On the basis of the above, and all other available information, the directors
consider it appropriate to prepare the financial statements on the going concern
basis.
2. Loss per share
The calculation of the basic loss per share is based on the loss after tax of #
516,421 (2001 - loss after tax of #1,494,008) and on 115,625,000 (2001 -
81,681,164) ordinary shares, being the weighted average number of ordinary
shares in issue.

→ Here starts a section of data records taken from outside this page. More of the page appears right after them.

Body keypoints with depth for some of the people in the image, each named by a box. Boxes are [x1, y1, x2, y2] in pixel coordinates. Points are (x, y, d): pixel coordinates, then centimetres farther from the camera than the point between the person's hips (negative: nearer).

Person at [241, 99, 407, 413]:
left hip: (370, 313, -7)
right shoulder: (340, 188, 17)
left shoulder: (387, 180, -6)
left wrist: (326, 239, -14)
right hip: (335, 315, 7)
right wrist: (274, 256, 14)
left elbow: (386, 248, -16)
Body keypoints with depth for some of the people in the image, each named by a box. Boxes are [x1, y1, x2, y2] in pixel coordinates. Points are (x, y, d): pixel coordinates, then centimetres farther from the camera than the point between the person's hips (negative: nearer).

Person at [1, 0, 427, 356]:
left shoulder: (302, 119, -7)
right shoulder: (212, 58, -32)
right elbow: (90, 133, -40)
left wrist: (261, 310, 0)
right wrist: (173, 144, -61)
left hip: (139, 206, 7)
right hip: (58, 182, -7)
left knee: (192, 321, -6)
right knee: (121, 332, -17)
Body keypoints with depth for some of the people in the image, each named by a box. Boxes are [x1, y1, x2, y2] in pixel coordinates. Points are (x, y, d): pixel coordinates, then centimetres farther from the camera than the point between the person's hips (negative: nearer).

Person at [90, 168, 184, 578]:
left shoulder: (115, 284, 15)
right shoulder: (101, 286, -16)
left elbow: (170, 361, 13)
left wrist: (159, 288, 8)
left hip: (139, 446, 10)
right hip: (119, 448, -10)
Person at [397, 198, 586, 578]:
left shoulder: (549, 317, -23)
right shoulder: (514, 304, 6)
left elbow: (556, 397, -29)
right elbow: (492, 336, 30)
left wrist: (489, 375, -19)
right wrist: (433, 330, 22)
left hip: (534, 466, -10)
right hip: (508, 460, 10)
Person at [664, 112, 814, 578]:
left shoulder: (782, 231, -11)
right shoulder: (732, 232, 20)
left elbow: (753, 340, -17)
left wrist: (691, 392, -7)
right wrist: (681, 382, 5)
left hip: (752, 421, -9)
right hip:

The options in issue at the year-end are anti-dilutive.
3. Dividends
The Directors are not proposing the payment of a dividend in respect of the
year ended 31 December 2002.
4. Creditors: amounts falling due within one year
2002 2001
# #
Bank overdraft 72,565 11,949
Trade creditors 322,030 285,979
Other creditors 5,214 11,120
Creditors for taxation and social security 105,733 375,505
Accruals 123,607 237,698
----------- -----------
629,149 922,251
=========== ===========
The bank overdraft is secured by a fixed and floating charge over the assets of
the Company.
5. Publication of non-statutory accounts
The financial information set out in this preliminary announcement does not
constitute statutory accounts as defined in Section 240 of the Companies Act
1985.
The consolidated balance sheet as at 31 December 2002 and the consolidated
profit and loss account, consolidated cash flow statement and associated notes
for the year have been extracted from the Group's audited financial statements
on which the auditors provided an unqualified report which did not contain a
statement under S237(2) or (3) of the Companies Act 1985. Those financial
statements have not yet been delivered to the Registrar of Companies. The 2001
accounts have been delivered to the Registrar of Companies and the auditors
reported on them, their report was unqualified and did not contain a statement
under s237(2) or (3) of the Companies Act 1985.
6. Copies of accounts will be sent to shareholders shortly and will also be
available at the Company's registered office.